Костер на южном краю песчаного бугра. Раздувается ветер, свистя в голых тальниках, пылает нажаренное лицо, пепельные тальниковые ветви горят почти без пламени. Стволики как пробирки, набранные из стеклянных кубиков – удар ветра наливает в них ярчайшее красное вещество, которое так же легко выливается, чуть стихнет порыв. Вьётся крупный и плоский пепел. Скрипит песок на зубах. На газете сахар в пачке, чай, кусок красной волокнистой тушенки на ломте хлеба. В протоке звонко и протяжно орут лебеди.
– Этим бы только бакаланить! – Хромых открывает топором сгущенку, отвалив кругляшок крышки и облизав кончик лезвия, – а то некоторые сделают две дырки, и тя-янут резину.

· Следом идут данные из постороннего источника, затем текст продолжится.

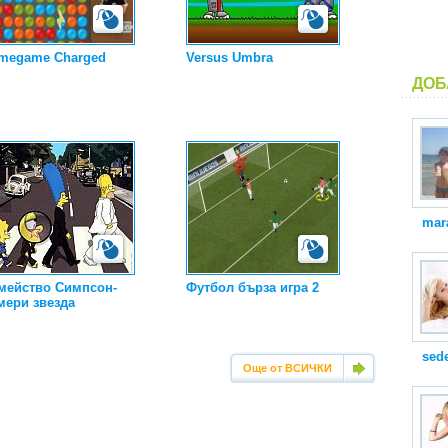
megame Charged
Versus Umbra
ДОБ
mar
мейство Симпсон-
Футбол бърза игра 2
мери звезда
sed
Още от ВСИЧКИ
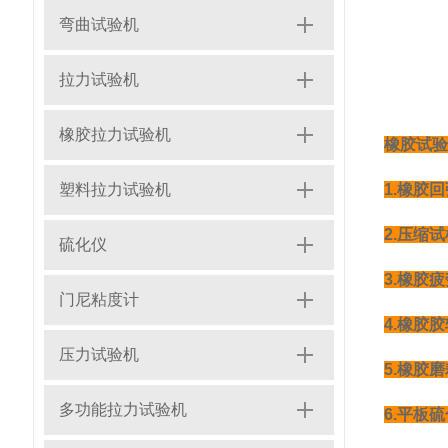
弯曲试验机
拉力试验机
橡胶拉力试验机
橡胶试验
塑料拉力试验机
1.橡胶
2.压缩
硫化仪
3.橡胶
门尼粘度计
4.橡胶
压力试验机
5.橡胶
多功能拉力试验机
6.平板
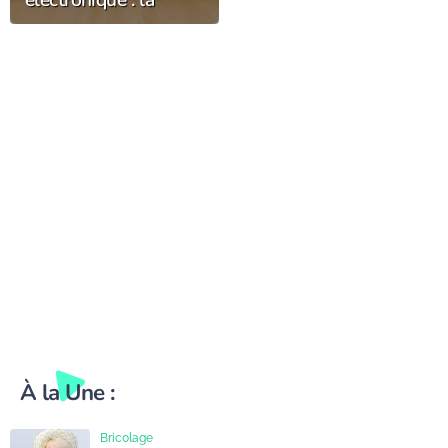
électronique : la
méthode pour choisir
selon son profil
À la Une :
Bricolage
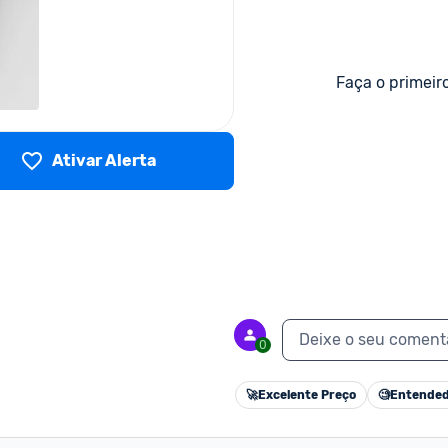
Faça o primeir
Ativar Alerta
Deixe o seu coment
0
🚀
Excelente Preço
🧐
Entended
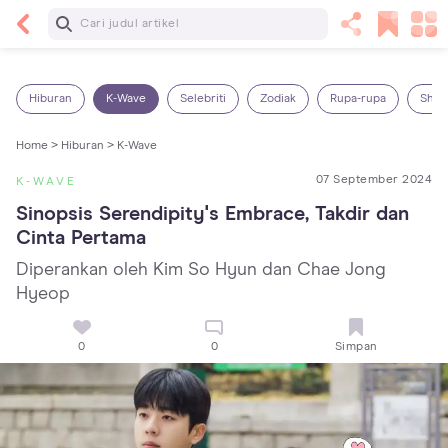
Baca Selanjutnya
7 Penyebab Sakit Tenggorokan pada Anak dan
Cara Mengatasinya
Hiburan
K-Wave
Selebriti
Zodiak
Rupa-rupa
Shop
Home >
Hiburan >
K-Wave
07 September 2024
K-WAVE
Sinopsis Serendipity's Embrace, Takdir dan 
Cinta Pertama
Diperankan oleh Kim So Hyun dan Chae Jong
Hyeop
0
0
Simpan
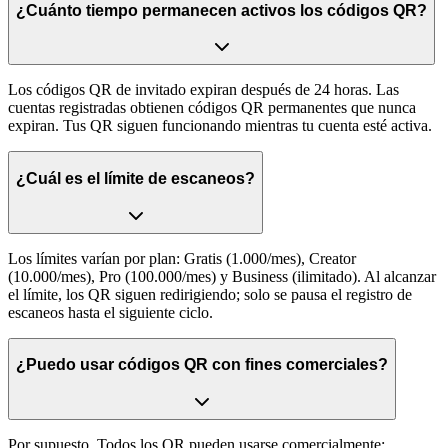
¿Cuánto tiempo permanecen activos los códigos QR?
Los códigos QR de invitado expiran después de 24 horas. Las
cuentas registradas obtienen códigos QR permanentes que nunca
expiran. Tus QR siguen funcionando mientras tu cuenta esté activa.
¿Cuál es el límite de escaneos?
Los límites varían por plan: Gratis (1.000/mes), Creator
(10.000/mes), Pro (100.000/mes) y Business (ilimitado). Al alcanzar
el límite, los QR siguen redirigiendo; solo se pausa el registro de
escaneos hasta el siguiente ciclo.
¿Puedo usar códigos QR con fines comerciales?
Por supuesto. Todos los QR pueden usarse comercialmente:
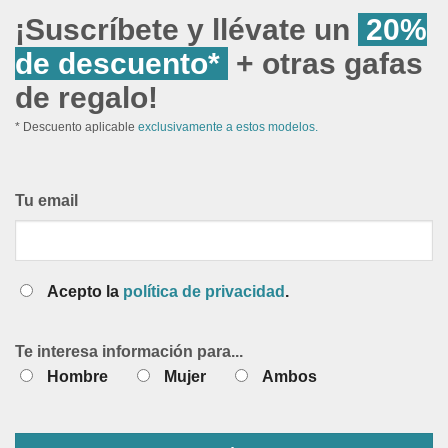
¡Suscríbete y llévate un
20%
de descuento*
+ otras gafas
de regalo!
* Descuento aplicable
exclusivamente a estos modelos.
Tu email
Acepto la
política de privacidad
.
Te interesa información para...
Hombre
Mujer
Ambos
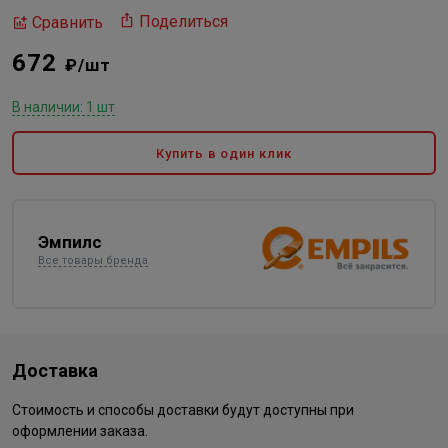
Поделиться
Сравнить
672
₽/шт
В наличии: 1 шт
Купить в один клик
Эмпилс
Все товары бренда
Доставка
Стоимость и способы доставки будут доступны при
оформлении заказа.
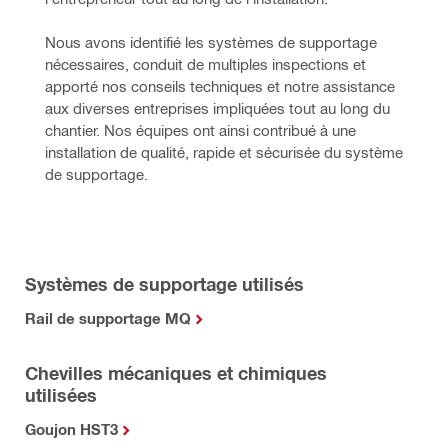
Nous avons identifié les systèmes de supportage 
nécessaires, conduit de multiples inspections et 
apporté nos conseils techniques et notre assistance 
aux diverses entreprises impliquées tout au long du 
chantier. Nos équipes ont ainsi contribué à une 
installation de qualité, rapide et sécurisée du système 
de supportage.
Systèmes de supportage utilisés
Rail de supportage MQ
Chevilles mécaniques et chimiques
utilisées
Goujon HST3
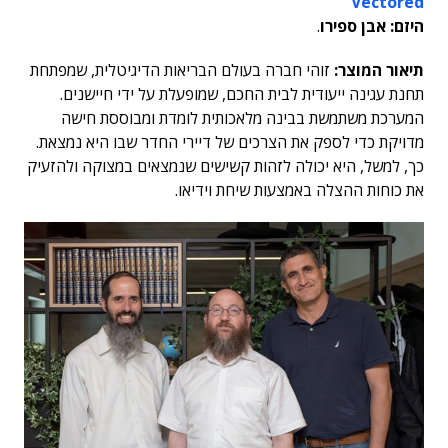
Vectored
היזם: אבן ספירו
.
תיאור המוצר:
זוהי חברה בעולם הבריאות הדיגיטלית, שמפתחת
תחנת עגינה ייעודית לבית החכם, שמופעלת על ידי חיישנים.
המערכת משתמשת בבינה מלאכותית לומדת ומבוססת חישה
מדויקת כדי לספק את הצרכים של דיירי החדר שבו היא נמצאת.
כך, למשל, היא יכולה לזהות קשישים שנמצאים במצוקה ולהזעיק
את כוחות ההצלה באמצעות שיחת וידיאו.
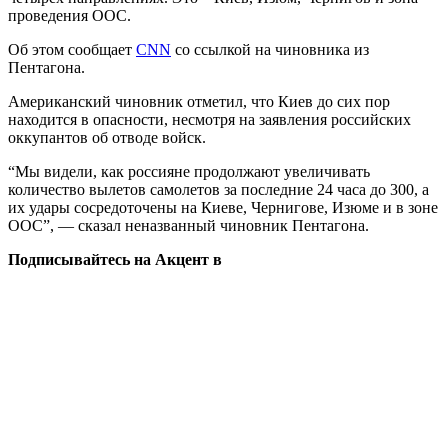
проведения ООС.
Об этом сообщает
CNN
со ссылкой на чиновника из
Пентагона.
Американский чиновник отметил, что Киев до сих пор
находится в опасности, несмотря на заявления российских
оккупантов об отводе войск.
“Мы видели, как россияне продолжают увеличивать
количество вылетов самолетов за последние 24 часа до 300, а
их удары сосредоточены на Киеве, Чернигове, Изюме и в зоне
ООС”, — сказал неназванный чиновник Пентагона.
Подписывайтесь на Акцент в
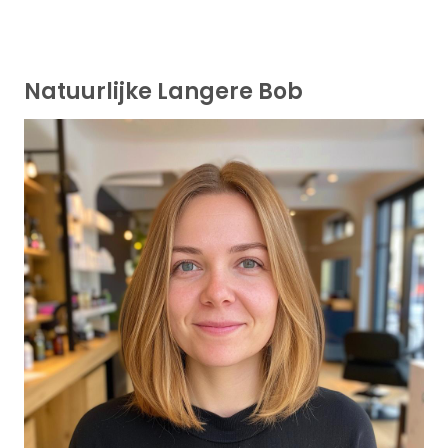
Natuurlijke Langere Bob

Густая сгущенка медленно растворяется в крепком чаю. У Гены хорошее настроение, он рассказывает байки:
– У кержаков: из аэросаней веялка для ягод. Дед и парень. Дед: "Не туда сыпешь, туда надо". Пальцем показал и палец оттяпало, – рассказывает очень смешно, к развязке глаза все больше оживляются и прорывается неудержимый хохоток, – почтаря знашь у нас, Елизарыча? Артист – поискать. Баба у него уехала в отпуск с ребятишками. Ему недели через три это дело надоело – хозяйство, почта, все такое, короче, телеграмму ей отбил: "Гнездилов умер. Срочно приезжай". Уже не помню, как подписался. Я как раз на угоре стоял: она с теплохода с ребятишками подымается. В платке чёрном. Лица нет. К ограде подходит – там Елизарыч лыбится. Надо было её видеть: побелела, позеленела, и… тре-есть ему по рылу! Короче, заслужил. Бывало поддаст и дразнит ее: а ну зажарь-ка мне, зажарь мне… знашь кого – червяка!
– Что-то я спросить хотел, – сказал Митя, морщась.
– У меня бабка говорила: когда не можешь вспомнить – пошевели кочергой в печке.
– Это от отца у меня. Тоже, как забудет что-нибудь или потеряет – не успокоиться, пока не найдет… – Митя пошевелил в костре палкой – вот, шевелю, – не помогает.
– Плохо шевелишь… Это я у тебя давно спросить хотел. У тебя отец, чо правда уехал?
– Правда. В Британию – Митя произнес небрежно: "в Б – а -ританию".
– С концами?
– Ген, спроси, что полегче. Дай Бог, нет. Он же как в командировке.
– Не печатали что ли его?
– Да всё печатали! Не знаю. Маманя считает это Аллы происки, ну, жены этой… А по-моему сам решил.
– Дети-то у него есть еще? – глядя в костер, спросил Гена.
– Сын. Женечка, – Митя помолчал, закатывая палкой в костёр отскочивший уголек, – мать жалко. Она сама, как ребенок. Боится всего, то микробов, то грабителей…
Вода в задрожавшем чайнике вздыбилась белым туманом.
– Сначала ушел, потом уехал, – задумчиво сказал Гена, сняв чайник тальниковым крючком, – улететь осталось.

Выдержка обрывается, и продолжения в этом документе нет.